Casamance : Une lutte de longue date, une réalité historique du MFDC et l’exemple du Timor oriental
Dans la quête d’indépendance de la Casamance, il est impératif de comprendre que cette lutte ne repose pas seulement sur des revendications économiques ou régionales. C’est une lutte historique, qui trouve ses racines bien avant l’indépendance du Sénégal et qui ressemble, à bien des égards, à d’autres mouvements d’autodétermination à travers le monde, notamment celui du Timor oriental.
L’exemple du Timor oriental est éclairant. Après des décennies de lutte contre l’occupation indonésienne, ce petit territoire a finalement obtenu son indépendance du Portugal en 1975, puis envahi par l’Indonésie en 1976, avant de retrouver son indépendance en 2002. L’histoire du Timor oriental, longtemps négligée par la communauté internationale, montre qu’une nation, même dominée et annexée, peut retrouver sa liberté. Le Timor oriental a prouvé que les mouvements d’indépendance, même face à une opposition écrasante, peuvent triompher lorsqu’ils sont enracinés dans une légitimité historique et un désir profond d’autodétermination. La Casamance, à bien des égards, partage cette histoire.
En effet, la lutte pour l’indépendance de la Casamance ne date pas d’hier. Le Mouvement des Forces Démocratiques de la Casamance (MFDC) a été fondé en mars 1947 par le Professeur Victor Ehumemba Diatta, bien avant que le Sénégal n’obtienne son indépendance de la France en 1960. Cela montre que la revendication d’indépendance de la Casamance n’a jamais été simplement une réaction aux politiques postcoloniales du Sénégal, mais bien un mouvement politique antérieur et autonome. Le MFDC a été créé avec pour objectif l’indépendance de la Casamance, avant même que l’idée d’un Sénégal indépendant ne prenne forme. Cela prouve que la question casamançaise est fondamentalement une question historique et politique, et non un simple conflit interne ou économique.
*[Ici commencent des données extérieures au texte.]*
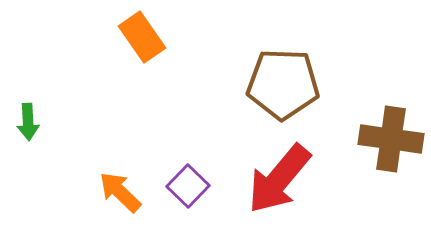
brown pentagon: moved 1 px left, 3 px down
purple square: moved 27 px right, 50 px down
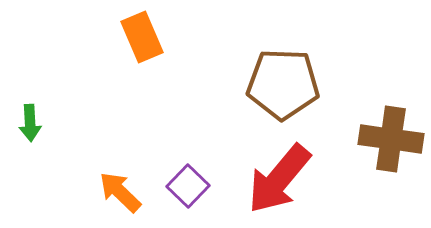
orange rectangle: rotated 12 degrees clockwise
green arrow: moved 2 px right, 1 px down
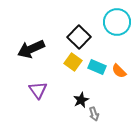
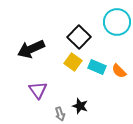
black star: moved 1 px left, 6 px down; rotated 28 degrees counterclockwise
gray arrow: moved 34 px left
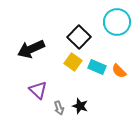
purple triangle: rotated 12 degrees counterclockwise
gray arrow: moved 1 px left, 6 px up
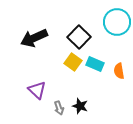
black arrow: moved 3 px right, 11 px up
cyan rectangle: moved 2 px left, 3 px up
orange semicircle: rotated 35 degrees clockwise
purple triangle: moved 1 px left
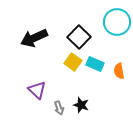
black star: moved 1 px right, 1 px up
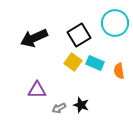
cyan circle: moved 2 px left, 1 px down
black square: moved 2 px up; rotated 15 degrees clockwise
cyan rectangle: moved 1 px up
purple triangle: rotated 42 degrees counterclockwise
gray arrow: rotated 80 degrees clockwise
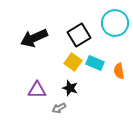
black star: moved 11 px left, 17 px up
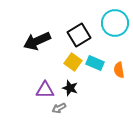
black arrow: moved 3 px right, 3 px down
orange semicircle: moved 1 px up
purple triangle: moved 8 px right
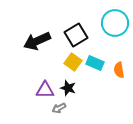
black square: moved 3 px left
black star: moved 2 px left
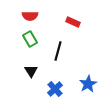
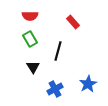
red rectangle: rotated 24 degrees clockwise
black triangle: moved 2 px right, 4 px up
blue cross: rotated 14 degrees clockwise
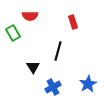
red rectangle: rotated 24 degrees clockwise
green rectangle: moved 17 px left, 6 px up
blue cross: moved 2 px left, 2 px up
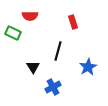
green rectangle: rotated 35 degrees counterclockwise
blue star: moved 17 px up
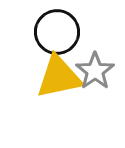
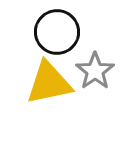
yellow triangle: moved 10 px left, 6 px down
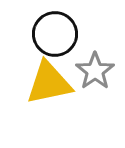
black circle: moved 2 px left, 2 px down
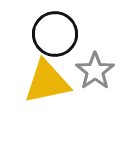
yellow triangle: moved 2 px left, 1 px up
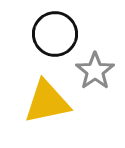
yellow triangle: moved 20 px down
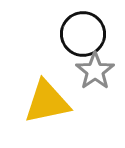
black circle: moved 28 px right
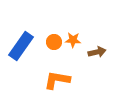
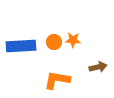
blue rectangle: rotated 52 degrees clockwise
brown arrow: moved 1 px right, 15 px down
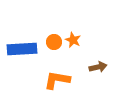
orange star: rotated 21 degrees clockwise
blue rectangle: moved 1 px right, 3 px down
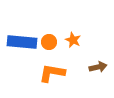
orange circle: moved 5 px left
blue rectangle: moved 7 px up; rotated 8 degrees clockwise
orange L-shape: moved 5 px left, 7 px up
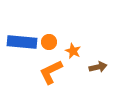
orange star: moved 11 px down
orange L-shape: moved 1 px left, 1 px up; rotated 36 degrees counterclockwise
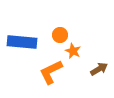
orange circle: moved 11 px right, 7 px up
brown arrow: moved 1 px right, 2 px down; rotated 18 degrees counterclockwise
À l’époque coloniale, la Casamance était une nation distincte, s’étendant de l’océan Atlantique à la rivière Falémé, à la frontière du Mali. Elle possédait sa propre culture, ses propres traditions et ses propres aspirations politiques. Mais en 1960, lorsque le Sénégal accéda à l’indépendance, la Casamance fut annexée au nouvel État sans que ses habitants ne soient consultés. Cette intégration forcée par l’administration coloniale française, qui n’avait que faire des aspirations des Casamançais, a créé une fracture profonde qui persiste encore aujourd’hui.
La création du MFDC en 1947 est la preuve que cette annexion n’a jamais été acceptée. La Casamance n’est pas une région dissidente née d’un conflit postcolonial : elle est une nation qui, depuis plus de 70 ans, lutte pour retrouver son indépendance. Le MFDC, bien avant que le Sénégal ne devienne une République, portait déjà les revendications d’un peuple qui refusait de se voir dilué dans un État centralisé où ses aspirations et son identité seraient ignorées.
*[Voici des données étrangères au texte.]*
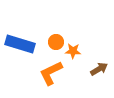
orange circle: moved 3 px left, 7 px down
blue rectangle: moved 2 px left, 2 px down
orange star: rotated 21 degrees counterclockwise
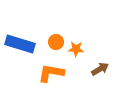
orange star: moved 3 px right, 2 px up
brown arrow: moved 1 px right
orange L-shape: rotated 36 degrees clockwise
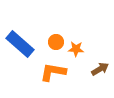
blue rectangle: rotated 24 degrees clockwise
orange L-shape: moved 2 px right, 1 px up
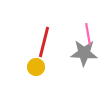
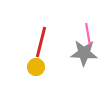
red line: moved 3 px left
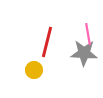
red line: moved 6 px right
yellow circle: moved 2 px left, 3 px down
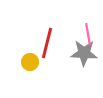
red line: moved 1 px down
yellow circle: moved 4 px left, 8 px up
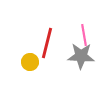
pink line: moved 4 px left, 1 px down
gray star: moved 3 px left, 3 px down
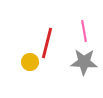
pink line: moved 4 px up
gray star: moved 3 px right, 6 px down
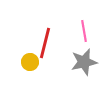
red line: moved 2 px left
gray star: rotated 16 degrees counterclockwise
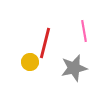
gray star: moved 10 px left, 6 px down
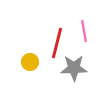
red line: moved 12 px right
gray star: rotated 12 degrees clockwise
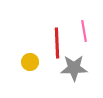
red line: rotated 16 degrees counterclockwise
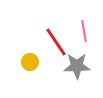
red line: moved 1 px left, 1 px up; rotated 32 degrees counterclockwise
gray star: moved 3 px right, 2 px up
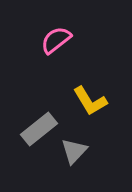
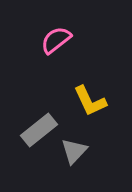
yellow L-shape: rotated 6 degrees clockwise
gray rectangle: moved 1 px down
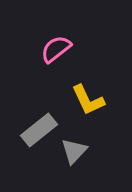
pink semicircle: moved 9 px down
yellow L-shape: moved 2 px left, 1 px up
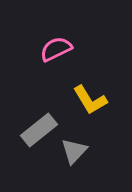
pink semicircle: rotated 12 degrees clockwise
yellow L-shape: moved 2 px right; rotated 6 degrees counterclockwise
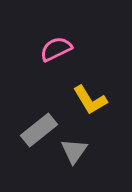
gray triangle: rotated 8 degrees counterclockwise
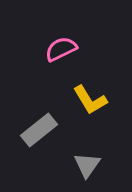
pink semicircle: moved 5 px right
gray triangle: moved 13 px right, 14 px down
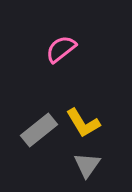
pink semicircle: rotated 12 degrees counterclockwise
yellow L-shape: moved 7 px left, 23 px down
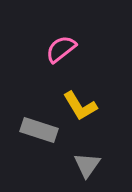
yellow L-shape: moved 3 px left, 17 px up
gray rectangle: rotated 57 degrees clockwise
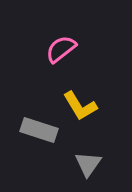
gray triangle: moved 1 px right, 1 px up
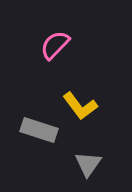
pink semicircle: moved 6 px left, 4 px up; rotated 8 degrees counterclockwise
yellow L-shape: rotated 6 degrees counterclockwise
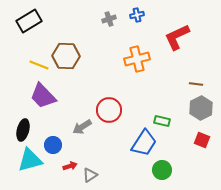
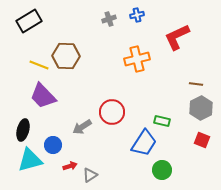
red circle: moved 3 px right, 2 px down
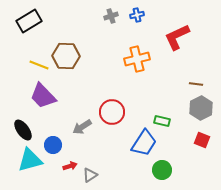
gray cross: moved 2 px right, 3 px up
black ellipse: rotated 50 degrees counterclockwise
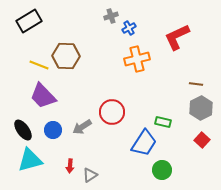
blue cross: moved 8 px left, 13 px down; rotated 16 degrees counterclockwise
green rectangle: moved 1 px right, 1 px down
red square: rotated 21 degrees clockwise
blue circle: moved 15 px up
red arrow: rotated 112 degrees clockwise
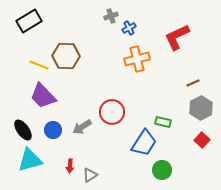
brown line: moved 3 px left, 1 px up; rotated 32 degrees counterclockwise
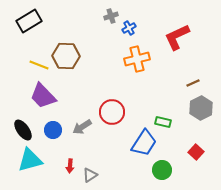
red square: moved 6 px left, 12 px down
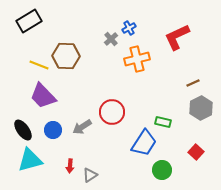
gray cross: moved 23 px down; rotated 24 degrees counterclockwise
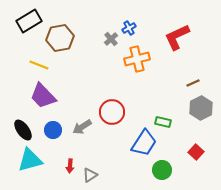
brown hexagon: moved 6 px left, 18 px up; rotated 12 degrees counterclockwise
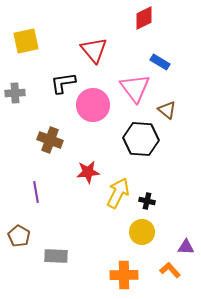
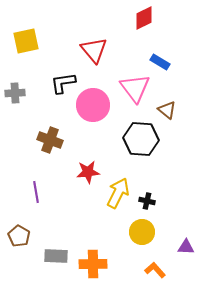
orange L-shape: moved 15 px left
orange cross: moved 31 px left, 11 px up
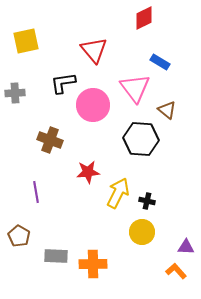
orange L-shape: moved 21 px right, 1 px down
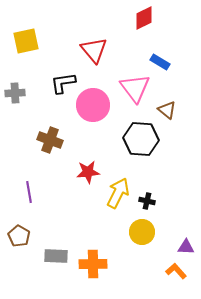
purple line: moved 7 px left
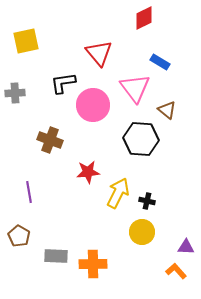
red triangle: moved 5 px right, 3 px down
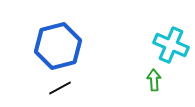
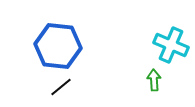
blue hexagon: rotated 21 degrees clockwise
black line: moved 1 px right, 1 px up; rotated 10 degrees counterclockwise
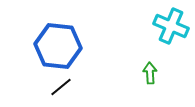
cyan cross: moved 19 px up
green arrow: moved 4 px left, 7 px up
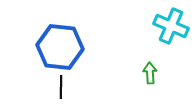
blue hexagon: moved 2 px right, 1 px down
black line: rotated 50 degrees counterclockwise
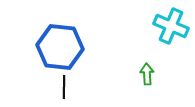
green arrow: moved 3 px left, 1 px down
black line: moved 3 px right
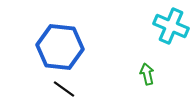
green arrow: rotated 10 degrees counterclockwise
black line: moved 2 px down; rotated 55 degrees counterclockwise
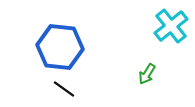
cyan cross: rotated 28 degrees clockwise
green arrow: rotated 135 degrees counterclockwise
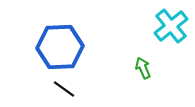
blue hexagon: rotated 9 degrees counterclockwise
green arrow: moved 4 px left, 6 px up; rotated 125 degrees clockwise
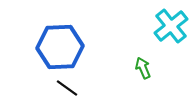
black line: moved 3 px right, 1 px up
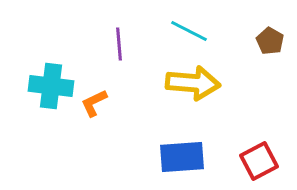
L’exemple du Timor oriental renforce cette vision. Pendant des décennies, la communauté internationale a fermé les yeux sur la lutte de ce petit territoire pour son indépendance, tout comme elle tend à minimiser aujourd’hui les revendications casamançaises. Pourtant, comme pour le Timor oriental, la lutte pour l’indépendance de la Casamance est une lutte légitime, fondée sur un droit historique à l’autodétermination. La communauté internationale ne peut continuer à ignorer cette revendication, car le silence ne fera que prolonger le conflit et exacerber les tensions.
Le Sénégal, souvent salué pour sa stabilité, doit maintenant affronter cette vérité historique. La question casamançaise ne pourra jamais être résolue uniquement par des promesses de développement économique ou par des tentatives de répression militaire. Les Casamançais ne luttent pas seulement pour des routes, des écoles ou des hôpitaux ; ils luttent pour leur dignité en tant que peuple, pour leur droit à l’autodétermination, un droit qu’ils revendiquent depuis bien avant la naissance du Sénégal moderne.
La lutte menée par le MFDC est avant tout une lutte pour la reconnaissance historique de la Casamance en tant que nation indépendante, annexée de force par l’administration coloniale française sans l’accord de son peuple. Ce combat, bien que souvent occulté dans le discours dominant, est un combat politique légitime. Comme pour le Timor oriental, il est grand temps de reconnaître que la solution au conflit casamançais réside dans la reconnaissance de cette réalité historique et non dans la simple répression ou le développement économique.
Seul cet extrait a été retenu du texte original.